A bout of negative thinking left me sick with a cold which had been building up over several days. As the proverbial straw that breaks the camel’s back, a night ruminating ended with me having succumbed to the cold which was exacerbated by an inability to sleep for a couple of nights.
Across the continuum of our existence it behooves us to be responsible for our own health, both mind and body.
The field of holistic health empowers people to discover what helps them function optimally. Addressing preventative methods including nutrition, stress management, healthy lifestyle choices, adequate rest and exercise inspires self-agency and transformation. Information about alternative natural therapies abound both online and in print. Sustainable health care is self-care.
While taking an online class with shaman Sandra Ingerman about strengthening our relationships with the spirits of nature, I am reminded that the beautiful flowers springing forth in my yard and across our river valley are sentient beings whom the Lakota Sioux include in their honorific expression “all my relations.”
I have three giant orchids living in the bay window in my office. In full bloom right now, they symbolically represent my kids and grandchild. I bought them to tend lovingly and send good energy to, vicariously.
Exquisitely formed and colorful, the orchids overwhelm my visual field. I respond in kind to their positive vibration in appreciation for their voluptuous blooming on my window sill. Cultivating the beneficial “attitude of gratitude” for their beauty and presence transforms my negative mood and shifts my energy field.
As if a shade has been lifted from my eyes, suddenly life is full of promise again and abundance abounds. It’s a miracle cure!
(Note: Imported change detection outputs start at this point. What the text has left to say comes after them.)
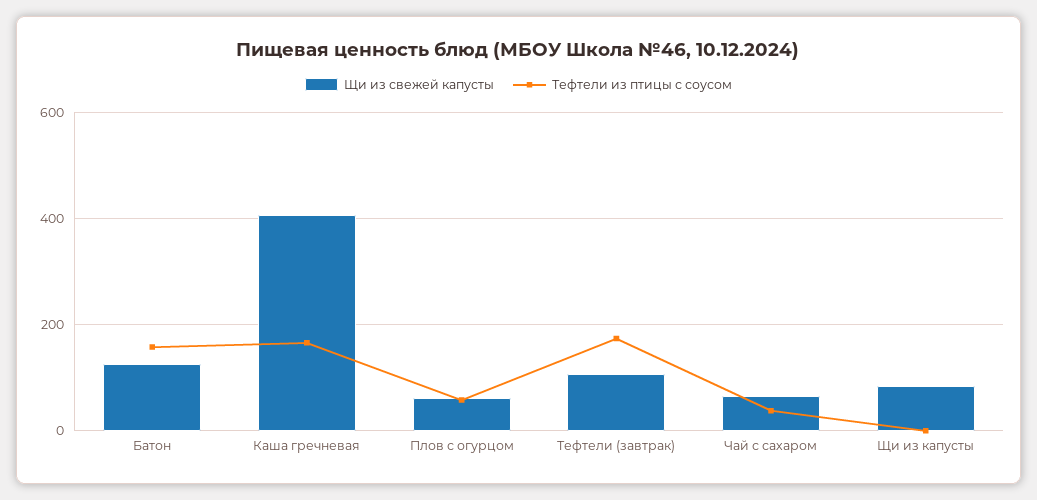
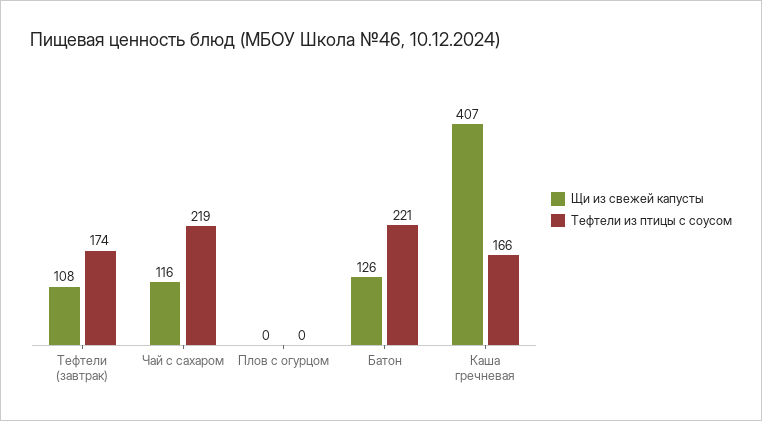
Тефтели из птицы с соусом, Батон: 160 -> 221
Щи из свежей капусты, Плов с огурцом: 60 -> 0
Тефтели из птицы с соусом, Плов с огурцом: 60 -> 0
Щи из свежей капусты, Чай с сахаром: 60 -> 116
Тефтели из птицы с соусом, Чай с сахаром: 40 -> 219
Щи из свежей капусты, Щи из капусты: 80 -> none
Тефтели из птицы с соусом, Щи из капусты: 0 -> none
My cough subsides, energy returns and I feel better instantly. In this feeling of rapture, it seems like the answer to everything is to lift up my eyes and lighten up. How can I frown when these ambassadors of beauty are smiling so beguilingly?
Even though I have ordained the orchids to represent specific members of my human family, they are family in their own right, not for any symbolic representation but for themselves only. And it’s the same for the house plants; those green friends I water who grace our habitat while purifying the air.
Plants exhale oxygen and inhale our exhaled carbon dioxide. We in turn inhale their exhaled oxygen. This is a symbiotic system. “Symbiosis” derives from the Greek words for “with” and “living,” and refers to a close relationship between two beings of a different species.
Biophilia is a term describing our “innate affinity with life.” It is a resource for us to draw upon and explains why views of nature are such therapeutic forces in hospital rooms and schools.
Inspired by “all our relations” from across the interspecies boundary, beneficial emotions heal our hearts and soothe our nerves balancing our Being in their wake.